For arbitrary construcors, e.g. tuples or lists, it is also possible to define more readable representations, which can be done as an exercise.
So fare, it is not so trivial to define an Observe instance for own data types. However, comparing such instances, we can see, that all definitions are very similar and we can define auxiliar functions for constructors of a fixed arity:
instance Observe a => Observe [a] where
obs (x:xs) = o2 (:) "(:)" x xs
obs [] = o0 [] "[]"
Here, the predefined observers for a given arity can be defined as:
o0 :: a -> String -> EvalRef -> a
o0 cons consName ref = unsafePerformIO $ do
mkEvalTreeCons consName ref 0
return cons
o2 :: (Observe a, Observe b)
=> (a -> b -> c) -> String -> a -> b -> EvalRef -> c
o2 cons consName vA vB ref = unsafePerformIO $ do
[aRef, bRef] <- mkEvalTreeCons consName ref 2
return $ cons (observer vA aRef) (observer vB bRef)
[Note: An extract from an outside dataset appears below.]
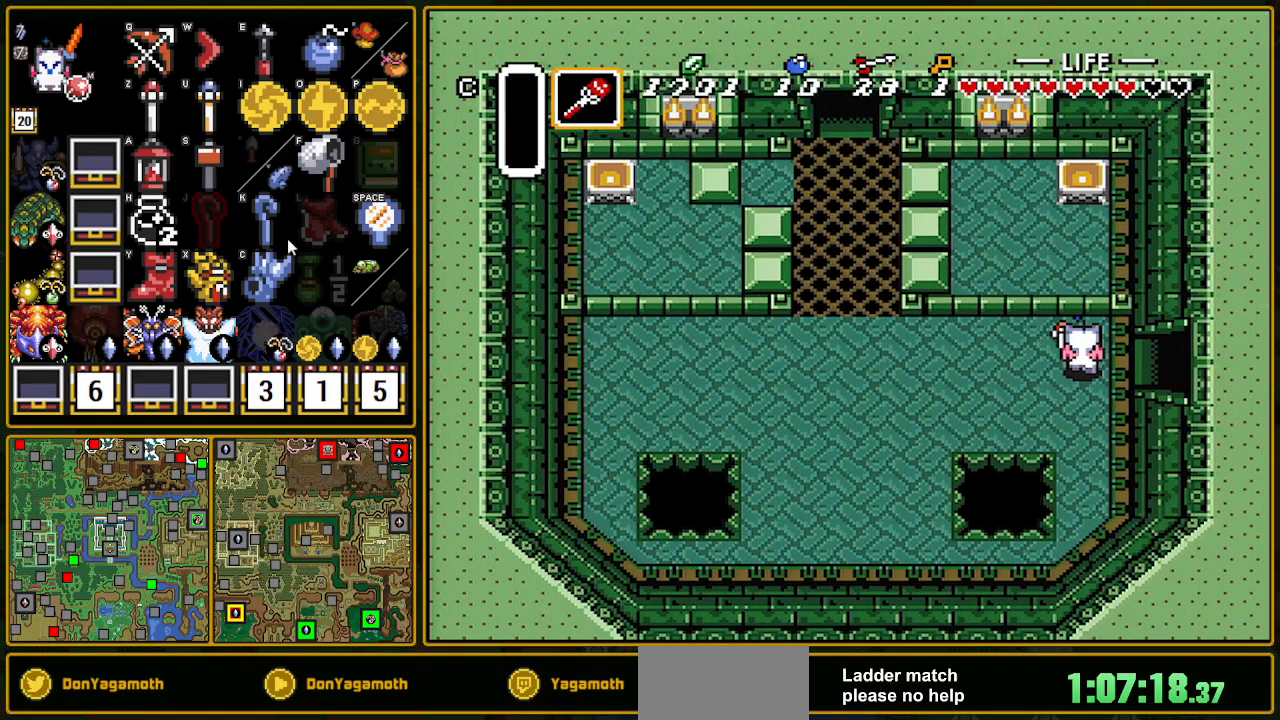
{"buttons": ["DPAD_RIGHT"], "events": []}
As a next step, we implement the observation of functions. Similar to lazy data structures, functions are observed by representing the used part of their function graph. Arguments and return values are data which is also observed, like implemented above:
> map (observe "inc" (+1)) [3,4,5]
[4,5,6]
>>> Observations <<<
inc
---
{ \ 3 -> 4
, \ 4 -> 5
, \ 5 -> 6
}
Note: Here, (+1)
is a constant and the corresponding observer is only computed once, which means that we see three elements of its function graph. Realizing this similar to data constructors, we would override one aplication of a function by its next application. The solution is extension of the EvalTree
with a special constructor Fun
. In contrast to Cons
it contains a list as its argument. Within this list we store all applications of the function. One application is represented as a pair of the observations of the argument and the result.
data EvalTree
= Cons String [EvalRef]
| Uneval
| Demand
| Fun [(EvalRef, EvalRef)]
For the inc
example from above, we obtain the following representation1:
Fun [ (Cons "3" [], Cons "4" [])
, (Cons "4" [], Cons "5" [])
, (Cons "5" [], Cons "6" [])
]
The implementation is possible in a similar way as for algebraic data types:
instance (Observe a, Observe b) => Observe (a -> b) where
obs f ref x = unsafePerformIO $ do
applRefs <- readIOFunRef
argRef <- newIORef Uneval
resRef <- newIORef Uneval
writeIORef r $ Fun ((argRef, resRef) : applRefs)
return $ observer (f $ observer x argRef) resRef
where
readIOFunRef = do
v <- readIORef ref
case v of
Fun applRefs -> return applRefs
_ -> do
writeIORef ref (Fun [])
return []
showEvalTree :: EvalTree -> IO String
showEvalTree ...
showEvalTree (Fun appls) = do
resDStrs <- mapM showApp (reverse appls)
return $ unlines resStrs
where
showApp (rArg,rRes) = do
arg <- showEvalTreeRef rArgs
res <- showEvalTreeRef rRes
return $ concat ["{", arg, "->", res, "}"]
Here we keep the output simple. This can however be improved:
ghci> observe "(+)" (+) 3 4
7
>>> Observations <<<
(+)
---
{3->{4->7}}
Instead of using a EvalTree
s for storing observations, it is also possible to store the debug information within a file. For presenting the observations, it is then possible to analyse the file at the end of the execution and and present these to the user. The opetunity is, that less memory is needed during the execution, the file contains additional information about the order in which the observations are constructed, although so fare no tool presents this order.
The presented approach is based on the implementation of Hood. There are further approaches for debugging, wich usually work as a program transformation and are in most cases only available for Haskell'98.
The advantage of Hood is, that it is light weight and relatively robust against language extensions. A disadvantage is, the fact that you usually do not obtain relations between different observations in Hood. Here approaches like Hat are more powerfull.
For a clearer understanding, we omit the references here.↩